Extracted records:
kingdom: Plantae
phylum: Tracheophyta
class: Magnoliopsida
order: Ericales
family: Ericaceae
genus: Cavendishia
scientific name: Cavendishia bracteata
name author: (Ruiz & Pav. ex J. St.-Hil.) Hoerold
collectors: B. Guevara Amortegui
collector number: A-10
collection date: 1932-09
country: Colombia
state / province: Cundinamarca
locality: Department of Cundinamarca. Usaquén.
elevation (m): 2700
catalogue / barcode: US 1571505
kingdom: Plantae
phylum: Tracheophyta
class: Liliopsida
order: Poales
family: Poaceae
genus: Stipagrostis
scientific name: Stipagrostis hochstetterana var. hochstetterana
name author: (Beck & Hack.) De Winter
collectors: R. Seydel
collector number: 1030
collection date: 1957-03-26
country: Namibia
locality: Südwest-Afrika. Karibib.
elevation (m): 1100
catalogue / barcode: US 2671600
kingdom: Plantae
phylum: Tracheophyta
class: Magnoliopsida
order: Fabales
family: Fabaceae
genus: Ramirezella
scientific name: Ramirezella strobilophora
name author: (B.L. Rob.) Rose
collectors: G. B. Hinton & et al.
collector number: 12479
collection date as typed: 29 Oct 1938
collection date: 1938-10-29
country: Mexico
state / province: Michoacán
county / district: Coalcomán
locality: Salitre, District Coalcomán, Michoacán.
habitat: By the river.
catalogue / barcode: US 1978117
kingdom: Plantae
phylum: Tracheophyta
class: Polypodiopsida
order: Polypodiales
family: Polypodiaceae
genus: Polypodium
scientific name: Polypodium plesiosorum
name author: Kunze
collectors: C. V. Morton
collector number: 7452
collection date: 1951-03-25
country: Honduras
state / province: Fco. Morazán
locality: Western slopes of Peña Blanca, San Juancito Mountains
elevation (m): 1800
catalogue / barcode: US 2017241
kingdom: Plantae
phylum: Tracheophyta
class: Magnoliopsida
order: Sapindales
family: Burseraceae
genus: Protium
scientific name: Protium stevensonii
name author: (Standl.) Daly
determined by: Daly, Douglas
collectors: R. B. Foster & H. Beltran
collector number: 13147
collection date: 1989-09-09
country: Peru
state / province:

## Problem to solve
Copy every line of the items above without changing a single character.

## Response for this exercise
kingdom: Plantae
phylum: Tracheophyta
class: Magnoliopsida
order: Ericales
family: Ericaceae
genus: Cavendishia
scientific name: Cavendishia bracteata
name author: (Ruiz & Pav. ex J. St.-Hil.) Hoerold
collectors: B. Guevara Amortegui
collector number: A-10
collection date: 1932-09
country: Colombia
state / province: Cundinamarca
locality: Department of Cundinamarca. Usaquén.
elevation (m): 2700
catalogue / barcode: US 1571505
kingdom: Plantae
phylum: Tracheophyta
class: Liliopsida
order: Poales
family: Poaceae
genus: Stipagrostis
scientific name: Stipagrostis hochstetterana var. hochstetterana
name author: (Beck & Hack.) De Winter
collectors: R. Seydel
collector number: 1030
collection date: 1957-03-26
country: Namibia
locality: Südwest-Afrika. Karibib.
elevation (m): 1100
catalogue / barcode: US 2671600
kingdom: Plantae
phylum: Tracheophyta
class: Magnoliopsida
order: Fabales
family: Fabaceae
genus: Ramirezella
scientific name: Ramirezella strobilophora
name author: (B.L. Rob.) Rose
collectors: G. B. Hinton & et al.
collector number: 12479
collection date as typed: 29 Oct 1938
collection date: 1938-10-29
country: Mexico
state / province: Michoacán
county / district: Coalcomán
locality: Salitre, District Coalcomán, Michoacán.
habitat: By the river.
catalogue / barcode: US 1978117
kingdom: Plantae
phylum: Tracheophyta
class: Polypodiopsida
order: Polypodiales
family: Polypodiaceae
genus: Polypodium
scientific name: Polypodium plesiosorum
name author: Kunze
collectors: C. V. Morton
collector number: 7452
collection date: 1951-03-25
country: Honduras
state / province: Fco. Morazán
locality: Western slopes of Peña Blanca, San Juancito Mountains
elevation (m): 1800
catalogue / barcode: US 2017241
kingdom: Plantae
phylum: Tracheophyta
class: Magnoliopsida
order: Sapindales
family: Burseraceae
genus: Protium
scientific name: Protium stevensonii
name author: (Standl.) Daly
determined by: Daly, Douglas
collectors: R. B. Foster & H. Beltran
collector number: 13147
collection date: 1989-09-09
country: Peru
state / province:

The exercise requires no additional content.